IBM team assembles computers for underprivileged children

One-year-old Mathewson Mohler’s tiny hands moved up and down, smacking his fingers against the keyboard of a computer Saturday at Volunteers for America’s Family Shelter in Reno. Barnyard animal sounds played on the monitor as Mohler’s toddler-sized shoes jumped for joy on a plastic computer chair.

Two IBM KidSmart young explorer computers, designed for kids in preschool and kindergarten, were assembled Saturday by members of the six-person IBM Smarter Cities Challenge team. The team is in Reno for a three-week project to improve economic development in the region. Saturday was one of its community outreach events.

The overall project is part of an $400,000 IBM grant awarded to Reno in August. One hundred cities around the world were chosen.

“Today we are donating a software program with music and basic things to help kids learn different colors, numbers, letters, shapes,” said Linda Wilson Bauer, a member of the IBM Smarter Cities team. “It’s built in a (Little) Tikes desk, virtually indestructible and right down at their level.”

The computers fit perfectly for Mohler, who already likes getting his hands on his mother’s electronic devices. Mohler’s mom, Mekisha, has bounced between jobs the past few years, mainly in the fast-food industry, but also working on a ranch taking care of pigs and chickens, she said.

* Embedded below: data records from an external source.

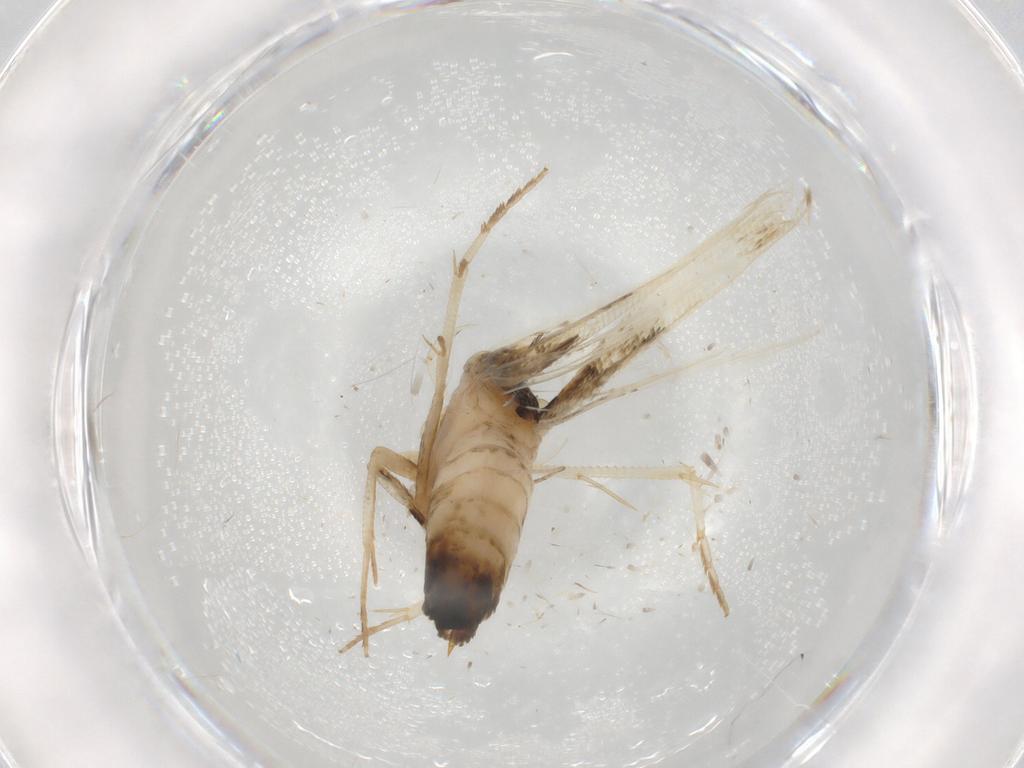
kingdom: Animalia
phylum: Arthropoda
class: Insecta
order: Lepidoptera
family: Cosmopterigidae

She has reapplied for a job at Jack in the Box, where she once worked and left on good standing, she said.

Her son was born in the Family Shelter during her previous stay before she started working again and was eventually let go from her job. She named him Mathewson, after the Mathewson Trust Foundation, a charitable trust that has donated to the shelter.

“He really enjoys the keyboard and the reaction that it gives him,” she said. “He is learning his letters and words ... this next generation is going to be all about computers, and I am really happy he is learning to use one.”